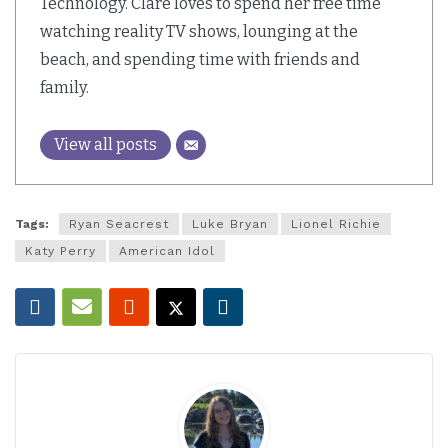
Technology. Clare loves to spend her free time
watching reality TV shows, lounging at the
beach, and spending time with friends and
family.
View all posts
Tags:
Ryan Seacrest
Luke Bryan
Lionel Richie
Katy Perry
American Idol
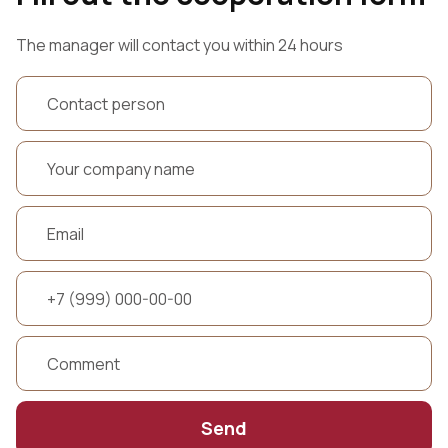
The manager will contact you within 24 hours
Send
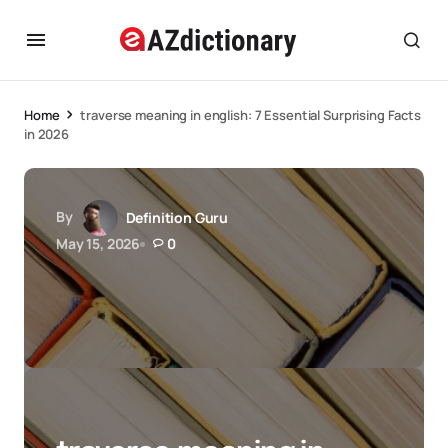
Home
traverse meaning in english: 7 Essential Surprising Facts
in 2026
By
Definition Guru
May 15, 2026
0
----
## What you will do
Swap "reality TV shows" for "cooking shows" and reproduce everything from the start of the material down to the line containing "American Idol", with all else unchanged and the pictures omitted.

## Response to the task
Technology. Clare loves to spend her free time
watching cooking shows, lounging at the
beach, and spending time with friends and
family.
View all posts
Tags:
Ryan Seacrest
Luke Bryan
Lionel Richie
Katy Perry
American Idol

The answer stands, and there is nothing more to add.